Quando
Kim Jong-un ha paura, rischia di diventare ancora più imprevedibile e irrazionale. E ora, di paura, ne ha tanta. L'accelerazione di
Donald Trump, che ha inviato la portaerei Vinson al largo della
Corea del Nord con il suo gruppo d'attacco, potrebbe essere interpretata dal regime di
Pyongyang non come una mossa di "deterrenza", ma come una vera e propria dichiarazione di ostilità. D'altronde, il confine è molto labile e il dittatore Kim da mesi sembra cercare il pretesto giusto per sfoderare le sue armi, con conseguenze devastanti.
Come ricorda il
Corriere della Sera, Pyongyang dice di aspettare gli americani al varco, "perché noi abbiamo poderosi muscoli militari con una
forza nucleare al centro". Almeno
20 ordigni nucleari (con un nuovo test previsto tra il 15 e il 25 aprile), più missili a corto e medio raggio, cannoni e lanciarazzi schierati sul 38° Parallelo puntati contro la
Corea del Sud e il
Giappone. La capitale del Sud,
Seoul, dista appena 50 chilometri e Kim ha puntato contro i suoi
20 milioni di abitanti circa
10mila pezzi d'artiglieria e lanciarazzi. Se ogni cannonata, sottolinea il
Corriere, "portasse 20 libbre di esplosivo ad alto potenziale (9 chili circa), con una cadenza di cinque colpi al minuto per pezzo, su Seoul pioverebbero
1.000 tonnellate di esplosivo ogni 60 secondi". Risultato: in un quarto d'ora si arriverebbe all'equivalente della
bomba di Hiroshima, senza radiazioni nucleari ma magari con gas chimico.

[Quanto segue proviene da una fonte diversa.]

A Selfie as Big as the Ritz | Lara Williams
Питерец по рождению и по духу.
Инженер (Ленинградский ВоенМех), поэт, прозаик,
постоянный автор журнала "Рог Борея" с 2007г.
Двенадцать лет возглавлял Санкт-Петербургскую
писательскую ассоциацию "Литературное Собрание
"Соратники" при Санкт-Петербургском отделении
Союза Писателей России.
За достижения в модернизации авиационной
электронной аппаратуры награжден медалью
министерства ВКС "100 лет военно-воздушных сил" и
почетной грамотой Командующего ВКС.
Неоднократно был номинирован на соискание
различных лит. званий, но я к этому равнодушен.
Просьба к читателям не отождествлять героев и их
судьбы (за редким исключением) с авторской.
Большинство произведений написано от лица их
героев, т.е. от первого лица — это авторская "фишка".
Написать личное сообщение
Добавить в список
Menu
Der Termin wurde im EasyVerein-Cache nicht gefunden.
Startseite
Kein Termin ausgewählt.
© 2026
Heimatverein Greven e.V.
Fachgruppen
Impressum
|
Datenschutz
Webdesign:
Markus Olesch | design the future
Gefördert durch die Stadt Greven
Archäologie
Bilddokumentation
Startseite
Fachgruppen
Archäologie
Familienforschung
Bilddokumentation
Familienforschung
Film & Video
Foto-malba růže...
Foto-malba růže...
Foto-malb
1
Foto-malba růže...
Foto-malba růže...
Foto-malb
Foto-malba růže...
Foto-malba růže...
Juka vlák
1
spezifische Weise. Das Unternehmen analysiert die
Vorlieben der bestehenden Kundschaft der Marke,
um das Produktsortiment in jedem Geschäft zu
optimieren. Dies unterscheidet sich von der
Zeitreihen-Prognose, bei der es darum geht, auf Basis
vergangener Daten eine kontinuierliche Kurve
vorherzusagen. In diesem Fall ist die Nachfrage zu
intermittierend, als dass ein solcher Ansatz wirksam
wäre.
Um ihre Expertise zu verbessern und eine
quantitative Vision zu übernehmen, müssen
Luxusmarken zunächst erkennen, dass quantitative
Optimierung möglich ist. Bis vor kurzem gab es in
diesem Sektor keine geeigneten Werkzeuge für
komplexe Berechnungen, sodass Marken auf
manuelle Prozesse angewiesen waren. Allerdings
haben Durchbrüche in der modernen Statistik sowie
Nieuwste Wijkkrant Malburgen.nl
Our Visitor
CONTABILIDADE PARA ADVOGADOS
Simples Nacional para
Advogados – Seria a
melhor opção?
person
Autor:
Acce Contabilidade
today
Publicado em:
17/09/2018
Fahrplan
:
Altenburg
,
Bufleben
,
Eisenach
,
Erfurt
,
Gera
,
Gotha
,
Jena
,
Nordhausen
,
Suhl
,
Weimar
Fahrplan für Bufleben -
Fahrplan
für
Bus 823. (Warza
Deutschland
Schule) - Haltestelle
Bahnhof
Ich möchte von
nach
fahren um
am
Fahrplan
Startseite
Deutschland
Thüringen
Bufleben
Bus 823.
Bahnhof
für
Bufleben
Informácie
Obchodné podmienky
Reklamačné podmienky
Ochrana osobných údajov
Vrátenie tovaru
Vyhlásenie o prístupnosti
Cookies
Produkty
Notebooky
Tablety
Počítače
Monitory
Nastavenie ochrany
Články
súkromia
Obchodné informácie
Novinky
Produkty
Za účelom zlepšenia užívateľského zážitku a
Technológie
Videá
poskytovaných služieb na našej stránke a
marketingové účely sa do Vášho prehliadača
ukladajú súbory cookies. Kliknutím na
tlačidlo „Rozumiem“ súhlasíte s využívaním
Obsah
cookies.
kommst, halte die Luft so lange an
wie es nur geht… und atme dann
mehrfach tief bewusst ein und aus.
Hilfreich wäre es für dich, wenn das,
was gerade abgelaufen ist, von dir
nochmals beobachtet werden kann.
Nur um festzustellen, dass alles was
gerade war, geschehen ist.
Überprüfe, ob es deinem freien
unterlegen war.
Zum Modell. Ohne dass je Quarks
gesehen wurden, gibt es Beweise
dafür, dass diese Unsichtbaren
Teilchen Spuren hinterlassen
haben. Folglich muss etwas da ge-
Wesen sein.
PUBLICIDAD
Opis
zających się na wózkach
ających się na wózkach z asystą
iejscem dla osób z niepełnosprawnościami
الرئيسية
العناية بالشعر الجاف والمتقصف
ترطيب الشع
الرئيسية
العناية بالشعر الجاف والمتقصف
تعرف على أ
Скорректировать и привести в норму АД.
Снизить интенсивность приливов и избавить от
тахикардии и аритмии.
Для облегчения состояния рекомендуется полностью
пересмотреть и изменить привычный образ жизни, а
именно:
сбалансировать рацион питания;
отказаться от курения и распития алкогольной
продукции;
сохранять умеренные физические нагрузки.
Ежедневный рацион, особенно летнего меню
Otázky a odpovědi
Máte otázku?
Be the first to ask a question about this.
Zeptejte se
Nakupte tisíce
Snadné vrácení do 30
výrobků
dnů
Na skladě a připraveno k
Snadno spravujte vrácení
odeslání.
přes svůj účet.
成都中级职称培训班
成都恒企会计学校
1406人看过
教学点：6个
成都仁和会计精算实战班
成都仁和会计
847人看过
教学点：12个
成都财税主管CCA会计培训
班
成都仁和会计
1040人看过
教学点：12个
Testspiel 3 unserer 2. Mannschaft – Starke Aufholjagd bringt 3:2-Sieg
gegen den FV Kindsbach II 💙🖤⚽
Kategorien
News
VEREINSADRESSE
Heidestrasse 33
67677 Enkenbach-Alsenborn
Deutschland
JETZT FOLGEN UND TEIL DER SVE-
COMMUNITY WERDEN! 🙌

Per il regime sarebbe la fine, con reazione internazionale immediata e terrificante, ma il mondo entrerebbe in una nuova fase. Anche perché, come ricordava Lucio Caracciolo sull'Espresso, il vero obiettivo di un Kim sempre più disperato non sarebbero più i Paesi vicini, ma direttamente la California, con mezzi tecnologici che tra qualche mese potrebbero veicolare le testate nucleari sulla costa americana e polverizzare
Los Angeles e
San Francisco. Scenari da
The Day After e Guerra fredda, ma sempre meno fanta-politica. Anche per questo, forse, Trump ha scelto di agire subito.